The intent, he said, is to drive up prices for voluntary, unregulated offsets that have been stalled in the range of $3 to $8 per tonne, as a way to generate more revenue for nature-based climate solutions while prompting companies to attach a higher carbon price to their own operations.
The Summit takes place in a moment when climate science is calling for efforts to rapidly reduce greenhouse gas emissions from fossil fuels and other industries, while simultaneously expanding forests, soils, and other natural sinks to retain or absorb as much atmospheric carbon as possible. Fossil companies, and many of the industries that consume their product, have responded by committing to carbon offsets in lieu of actual emission reductions—a confusion that Bloomgarden said won’t likely be settled by the end of today’s deliberations.

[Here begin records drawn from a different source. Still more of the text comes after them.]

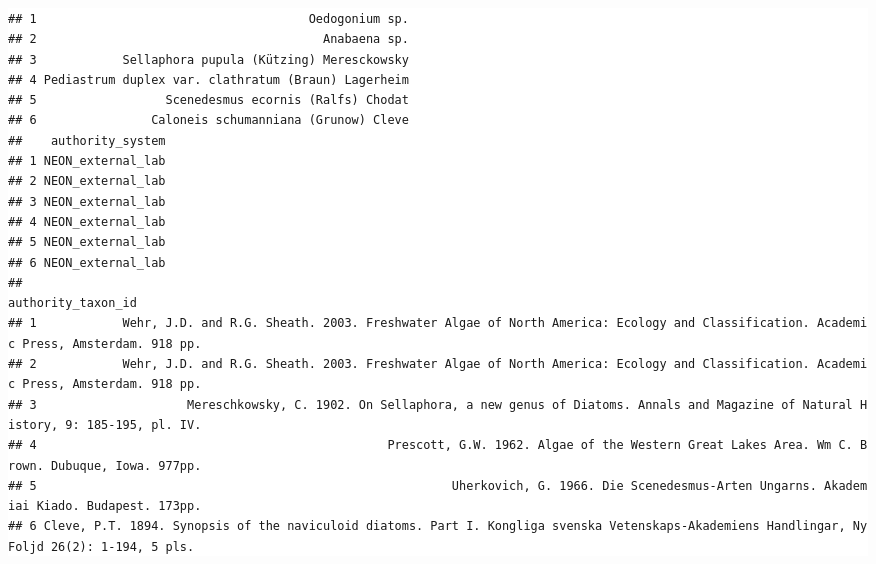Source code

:     ## 1                                      Oedogonium sp.
    ## 2                                        Anabaena sp.
    ## 3            Sellaphora pupula (Kützing) Meresckowsky
    ## 4 Pediastrum duplex var. clathratum (Braun) Lagerheim
    ## 5                  Scenedesmus ecornis (Ralfs) Chodat
    ## 6                Caloneis schumanniana (Grunow) Cleve
    ##    authority_system
    ## 1 NEON_external_lab
    ## 2 NEON_external_lab
    ## 3 NEON_external_lab
    ## 4 NEON_external_lab
    ## 5 NEON_external_lab
    ## 6 NEON_external_lab
    ##                                                                                                                               authority_taxon_id
    ## 1            Wehr, J.D. and R.G. Sheath. 2003. Freshwater Algae of North America: Ecology and Classification. Academic Press, Amsterdam. 918 pp.
    ## 2            Wehr, J.D. and R.G. Sheath. 2003. Freshwater Algae of North America: Ecology and Classification. Academic Press, Amsterdam. 918 pp.
    ## 3                     Mereschkowsky, C. 1902. On Sellaphora, a new genus of Diatoms. Annals and Magazine of Natural History, 9: 185-195, pl. IV.
    ## 4                                                 Prescott, G.W. 1962. Algae of the Western Great Lakes Area. Wm C. Brown. Dubuque, Iowa. 977pp.
    ## 5                                                          Uherkovich, G. 1966. Die Scenedesmus-Arten Ungarns. Akademiai Kiado. Budapest. 173pp.
    ## 6 Cleve, P.T. 1894. Synopsis of the naviculoid diatoms. Part I. Kongliga svenska Vetenskaps-Akademiens Handlingar, Ny Foljd 26(2): 1-194, 5 pls.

“This is an increasingly urgent issue,” he acknowledged. “As we see corporate commitments toward net-zero accelerating, and the desired use of offsets as a bridging mechanism to help meet those commitments, there’s a need to provide some rules of the road” for buying and using offsets.
“There are a lot of companies and sectors that just don’t have the ability to eliminate operational emissions overnight or in the short term,” he added. “There are no zero-carbon airplanes or steel mills at the moment,” and on the other side of the transaction, there’s no other source of revenue for forests, marine ecosystems, or wetlands “unless you’re using them for an extractive purpose. So the promise of changing underlying economic tactics on the ground so that nature is worth more alive than dead, or more alive than being extracted for some productive use, is really an important use of offset dollars.”

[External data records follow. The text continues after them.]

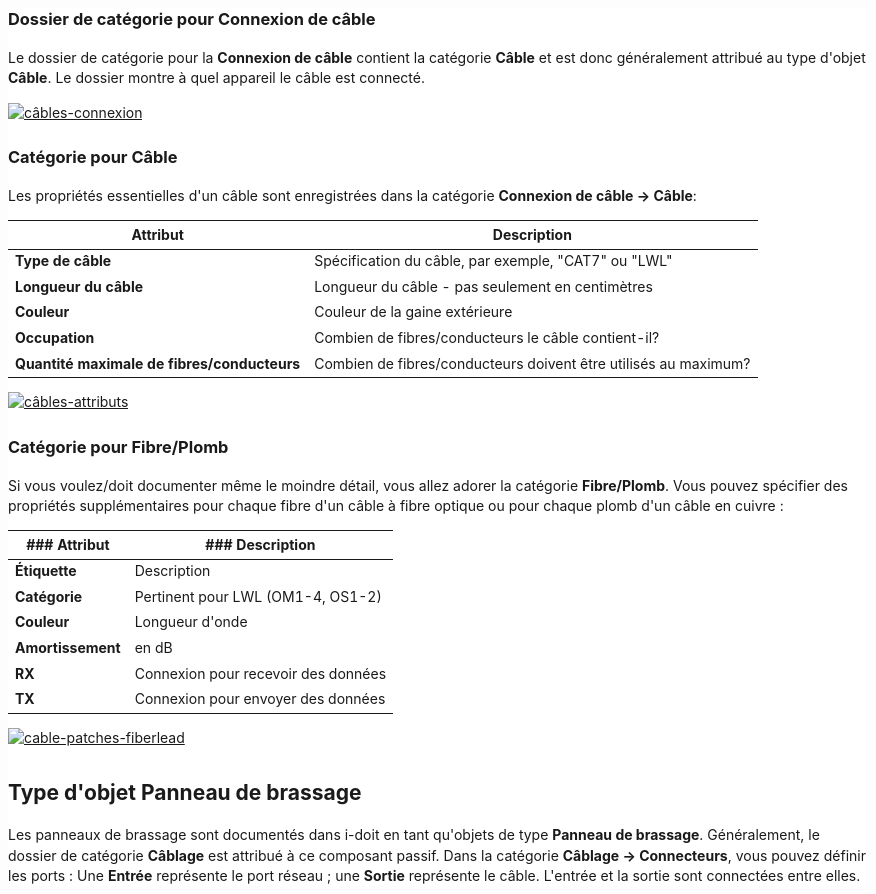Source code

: ### Dossier de catégorie pour **Connexion de câble**

Le dossier de catégorie pour la **Connexion de câble** contient la catégorie **Câble** et est donc généralement attribué au type d'objet **Câble**. Le dossier montre à quel appareil le câble est connecté.

[![câbles-connexion](../assets/images/en/use-cases/cable-patches-and-paths/6-cpap.png)](../assets/images/en/use-cases/cable-patches-and-paths/6-cpap.png)

### Catégorie pour **Câble**

Les propriétés essentielles d'un câble sont enregistrées dans la catégorie **Connexion de câble → Câble**:

| Attribut | Description |
| --- | --- |
| **Type de câble  <br>** | Spécification du câble, par exemple, "CAT7" ou "LWL" |
| **Longueur du câble  <br>** | Longueur du câble - pas seulement en centimètres |
| **Couleur** | Couleur de la gaine extérieure |
| **Occupation** | Combien de fibres/conducteurs le câble contient-il? |
| **Quantité maximale de fibres/conducteurs** | Combien de fibres/conducteurs doivent être utilisés au maximum? |

[![câbles-attributs](../assets/images/en/use-cases/cable-patches-and-paths/7-cpap.png)](../assets/images/en/use-cases/cable-patches-and-paths/7-cpap.png)

### Catégorie pour **Fibre/Plomb**

Si vous voulez/doit documenter même le moindre détail, vous allez adorer la catégorie **Fibre/Plomb**. Vous pouvez spécifier des propriétés supplémentaires pour chaque fibre d'un câble à fibre optique ou pour chaque plomb d'un câble en cuivre :

| ### Attribut | ### Description |
| --- | --- |
| **Étiquette** | Description |
| **Catégorie** | Pertinent pour LWL (OM1-4, OS1-2) |
| **Couleur** | Longueur d'onde |
| **Amortissement** | en dB |
| **RX** | Connexion pour recevoir des données |
| **TX** | Connexion pour envoyer des données |

[![cable-patches-fiberlead](../assets/images/en/use-cases/cable-patches-and-paths/8-cpap.png)](../assets/images/en/use-cases/cable-patches-and-paths/8-cpap.png)

Type d'objet **Panneau de brassage**
-----------------------------

Les panneaux de brassage sont documentés dans i-doit en tant qu'objets de type **Panneau de brassage**. Généralement, le dossier de catégorie **Câblage** est attribué à ce composant passif. Dans la catégorie **Câblage → Connecteurs**, vous pouvez définir les ports : Une **Entrée** représente le port réseau ; une **Sortie** représente le câble. L'entrée et la sortie sont connectées entre elles.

Applying that principle to an industry with a more direct path to decarbonization, like fossil fuels, would “need to pass a credibility test”, Bloomgarden said, based on an individual company’s measurable, ambitious target to reduce their carbon pollution—not just the Scope 1 and 2 emissions under their direct control, but the Scope 3 emissions that occur when customers use their products, and account for 80% or more of most fossil companies’ total carbon footprint.
Driving that activity is another function of a floor price on carbon, he added. “One of the important features of a company purchasing offsets is that it creates a real carbon price within that organization,” he explained. Once it’s “entrenched in their operational decisions, that carbon price is felt as an important incentive” to reduce emissions.
So while $10 per tonne from Norway is low, it’s still a “very important signal in the market where you might have had carbon credits from forest trade at $4, $5, $6, up to $8,” he said. “It’s the minimum where you start seeing some action. We know the price needs to be above $30 within the next few years, and by 2030 it needs to get well above $100 if we’re going to meet the Paris Agreement targets. But between $10 and $15, you start seeing some changes on both sides, on the corporate side and on the forest country side.”
Over the years, there has also been much concern about forest carbon credit projects that drive Indigenous communities off their territories, rather than recognizing their title to and understanding of those lands. “Absolutely, forests are better protected when [offset programs] engage Indigenous peoples and local people,” Bloomgarden told The Mix. “There are more than a billion people in the world who rely on forests, so it’s absolutely critical that they’re engaged, involved, and the beneficiaries of this carbon finance.”